Inmates working in El Paso morgue amid surge in coronavirus-related deaths
Several Texas inmates are working in the El Paso County morgue amid a surge in coronavirus-related deaths and a backlog for autopsies.
Chris Acosta, a spokesperson for El Paso County Sheriff’s Office, told The Hill on Monday that inmates are volunteering to work every day from 8 a.m. to 4 p.m., starting Monday.
Inmates usually wouldn’t be paid for community work, but “trustees refused to work unless they were compensated,” so they are given $2 per hour, she told The Texas Tribune.
The inmates who are assisting at the morgue were convicted on misdemeanor charges and are being held under minimum security.
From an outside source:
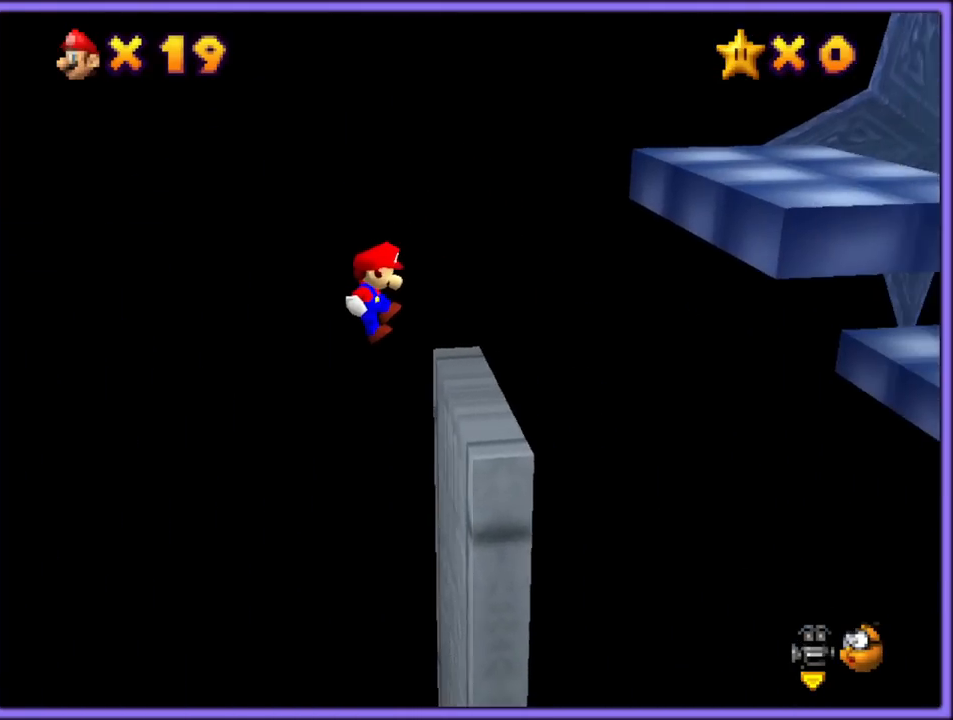
{"dt_ms": 1000, "buttons": ["A"], "left_stick": "right", "button_events": [[67, "A", "up"], [200, "A", "down"], [450, "A", "up"], [867, "A", "down"]]}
The morgue and hospital are providing these volunteers with personal protective equipment.
Images and video showed the inmates moving the bodies to eight mobile morgues in front of the medical examiner’s office. The assignment is considered temporary as the county waits for the National Guard’s help, Acosta told The Hill.
As of Sunday, the county has recorded 769 deaths since the beginning of the pandemic. About 1,111 patients are currently hospitalized in the county, 300 of whom are in the intensive care unit, according to county statistics.
The number of hospitalizations in El Paso County has been on the rise, almost reaching 10 times the count in September, according to the Tribune.
El Paso city and county officials tried to shut down nonessential businesses to prevent the virus from further spreading.
A state appeals court struck down the closures last week after challenges by local restaurants and Texas Attorney General Ken Paxton (R).